A escala salarial e as políticas
trabalhistas duras adotadas pela
empresa, diz Simon Head, pesquisador da Century Foundation,
significam que "o Wal-Mart é certamente um modelo para o capitalismo do século 21, mas um capitalismo que se assemelha cada
vez mais ao capitalismo de cem
anos atrás". Ele acrescenta que a
empresa "combina um uso extremamente dinâmico de tecnologia
com uma cultura dirigente muito
autoritária e impiedosa".
O Wal-Mart não quis enviar um
representante à conferência. "Fomos convidados, mas não aceitamos", diz a porta-voz Sarah Clark.

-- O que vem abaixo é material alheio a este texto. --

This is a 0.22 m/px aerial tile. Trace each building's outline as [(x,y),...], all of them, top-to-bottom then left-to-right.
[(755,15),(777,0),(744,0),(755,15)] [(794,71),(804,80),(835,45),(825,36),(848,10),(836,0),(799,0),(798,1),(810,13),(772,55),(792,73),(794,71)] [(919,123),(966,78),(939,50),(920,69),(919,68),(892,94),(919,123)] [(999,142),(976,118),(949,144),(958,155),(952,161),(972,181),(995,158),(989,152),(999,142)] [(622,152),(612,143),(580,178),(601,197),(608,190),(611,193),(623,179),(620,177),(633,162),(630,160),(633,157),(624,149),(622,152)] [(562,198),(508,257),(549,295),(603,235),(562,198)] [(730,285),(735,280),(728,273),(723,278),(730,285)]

"A agenda parecia bastante distorcida contra o Wal-Mart."
Revolução no consumo
Se a empresa está ajudando a revolucionar as relações trabalhistas, está também revolucionando
os padrões de consumo. Strasser
disse que ela era o principal exemplo de uma virada na direção do
comércio de massa, que, em sua
interpretação, fez dos clientes
consumidores.
Muitos americanos, afirma ela,
não lidam mais com artesãos e comerciantes locais capazes de
aconselhá-los sobre os produtos.
A publicidade se tornou a única
fonte de informação para os compradores.
O conhecimento profundo do
Wal-Mart sobre o que os consumidores querem, acoplado ao seu
tamanho imenso, deu à empresa
um grande poder sobre os fornecedores, o que efetivamente gerou
uma mudança na relação tradicional entre fabricantes e varejistas. O Wal-Mart em geral sabe
mais do que os fabricantes sobre
aquilo que os consumidores desejam em uma certa semana, e o que
desejarão no ano que vem.
Com alguns fornecedores se
queixando de que foram pressionados e intimidados pelo grupo, o
Wal-Mart fez com que várias fábricas, do sul do Texas a Xangai,
promovessem ganhos de eficiência continuamente, reduzindo
custos e preços.
"Isso mudou o balanço do poder na indústria mundial", disse
Gary Hamilton, especialista em
China e professor de sociologia na
Universidade de Washington.
E não só na indústria.
"O que querem dizer os bens de
baixo custo à luz das questões
prementes quanto ao ambiente,
aos direitos humanos e à força de
trabalho mundial?", perguntou
Strasser. "E como ir além desse
interesse obsessivo pelo preço?"
Os preços baixos têm um custo,
insistiram ela e outros palestrantes, argumentando que o Wal-Mart encorajava o excesso de consumo e de desenvolvimento, que
causam desgaste em termos de recursos naturais e de ambiente.
"Tudo se baseia em colocar o
consumidor em primeiro lugar",
disse Edna Bonacich, professora
de sociologia na Universidade da
Califórnia em Riverside. "Será
que essa é a maneira pela qual desejamos viver?"